Here's the issue, though: if we assume $n = 4$ for a second, you'll notice that our possibility includes $0607$ as well as $0706$ . As per the meme, it's $6-7$ , not $7-6$ . This means we want strings like $0706$ to be ignored. Thankfully, we have a neat way to do this. Observe that if you take any of these strings of $n$ digits where $7$ is before $6$ (the way we don't want), and you swap around $7$ and $6$ , you get a string of $n$ digits where $6$ is before $7$ (which we do want). This tells us that there is the same amount of each (think about it). Meaning, within our $n(n-1) \cdot 8^{n-2}$ strings, exactly half will be the way we want, and half will be the way we don't want. Then, naturally, our new number is

$\frac{n(n-1) \cdot 8^{n-2}}{2}$

The last and final step is pretty straightforward. What we wanted at the end of the day was to know how many out of a bunch of strings will have this quality we want. Since our bunch of strings comes out to $10^n$ and the number of special strings is $\frac{n(n-1) \cdot 8^{n-2}}{2}$ , we divide them and get a probability of

$\frac{n(n-1) \cdot 8^{n-2}}{2 \cdot 10^n}$

Now for some application. Let's compute the probability for different sizes of $n$ to see how the raw probabilities are using some Python.

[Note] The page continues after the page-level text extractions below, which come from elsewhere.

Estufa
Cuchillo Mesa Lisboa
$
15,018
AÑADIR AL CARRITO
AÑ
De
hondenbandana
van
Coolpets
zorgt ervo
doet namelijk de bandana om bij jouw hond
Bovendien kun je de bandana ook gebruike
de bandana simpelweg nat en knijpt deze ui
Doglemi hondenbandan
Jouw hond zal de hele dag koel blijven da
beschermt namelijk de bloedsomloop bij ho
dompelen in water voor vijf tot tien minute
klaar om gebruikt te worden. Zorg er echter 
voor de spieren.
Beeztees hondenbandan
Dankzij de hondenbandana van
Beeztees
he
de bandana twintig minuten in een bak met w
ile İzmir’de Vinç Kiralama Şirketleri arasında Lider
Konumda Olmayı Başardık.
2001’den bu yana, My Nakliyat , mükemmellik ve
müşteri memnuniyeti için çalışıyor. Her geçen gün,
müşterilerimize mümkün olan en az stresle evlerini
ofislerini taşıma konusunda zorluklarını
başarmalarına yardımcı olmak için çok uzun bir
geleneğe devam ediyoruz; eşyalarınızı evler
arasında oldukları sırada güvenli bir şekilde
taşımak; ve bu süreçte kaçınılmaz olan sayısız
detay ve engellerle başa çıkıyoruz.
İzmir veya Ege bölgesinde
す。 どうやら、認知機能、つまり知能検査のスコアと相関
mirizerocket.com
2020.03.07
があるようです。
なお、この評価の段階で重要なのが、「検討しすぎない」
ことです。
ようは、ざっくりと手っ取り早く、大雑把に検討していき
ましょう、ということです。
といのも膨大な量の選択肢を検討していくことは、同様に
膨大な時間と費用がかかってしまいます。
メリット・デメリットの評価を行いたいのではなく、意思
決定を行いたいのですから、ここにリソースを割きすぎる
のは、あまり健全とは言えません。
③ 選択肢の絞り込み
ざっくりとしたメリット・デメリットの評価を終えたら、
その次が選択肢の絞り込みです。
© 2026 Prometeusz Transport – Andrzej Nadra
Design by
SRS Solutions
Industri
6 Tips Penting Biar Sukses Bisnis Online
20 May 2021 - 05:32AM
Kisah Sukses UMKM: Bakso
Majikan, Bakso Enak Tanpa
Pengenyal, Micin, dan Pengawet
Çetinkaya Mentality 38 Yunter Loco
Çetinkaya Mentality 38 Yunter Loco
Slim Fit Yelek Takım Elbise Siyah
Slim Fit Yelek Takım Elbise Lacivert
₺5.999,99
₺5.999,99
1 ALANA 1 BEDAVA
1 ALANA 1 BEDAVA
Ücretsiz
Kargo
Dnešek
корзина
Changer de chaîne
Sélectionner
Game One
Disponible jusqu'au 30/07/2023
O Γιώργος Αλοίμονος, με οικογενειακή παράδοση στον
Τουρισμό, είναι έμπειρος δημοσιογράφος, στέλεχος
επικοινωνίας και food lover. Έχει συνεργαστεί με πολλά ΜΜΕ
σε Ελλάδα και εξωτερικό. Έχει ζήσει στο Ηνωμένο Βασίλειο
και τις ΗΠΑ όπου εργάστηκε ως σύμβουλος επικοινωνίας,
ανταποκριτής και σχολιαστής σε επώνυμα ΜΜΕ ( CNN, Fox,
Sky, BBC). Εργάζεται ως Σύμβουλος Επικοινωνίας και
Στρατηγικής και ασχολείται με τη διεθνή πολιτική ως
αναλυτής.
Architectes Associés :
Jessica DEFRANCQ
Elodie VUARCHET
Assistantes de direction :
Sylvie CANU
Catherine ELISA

    formula = lambda n: ( n*(n-1) * (8 ** (n-2)) ) / (2 * (10 ** n))
    for i in range(2, 16): 
        print(f"{formula(i) * 100:.2f}%")


    1.00%
    2.40%
    3.84%
    5.12%
    6.14%
    6.88%
    7.34%
    7.55%
    7.55%
    7.38%
    7.09%
    6.70%
    6.25%
    5.77%

Now we can say, for example, that the average barcode has a $7.09$ % chance of having $6$ and $7$ appear in it in that order.

Earlier I mentioned some examples in the wild, and I wasn’t kidding. Here are four instances from the show Stranger Things:

These examples show that the $6$ – $7$ pattern appears in the real world. While probability helps us understand the likelihood of such occurrences, seeing them firsthand makes the pattern more tangible and concrete.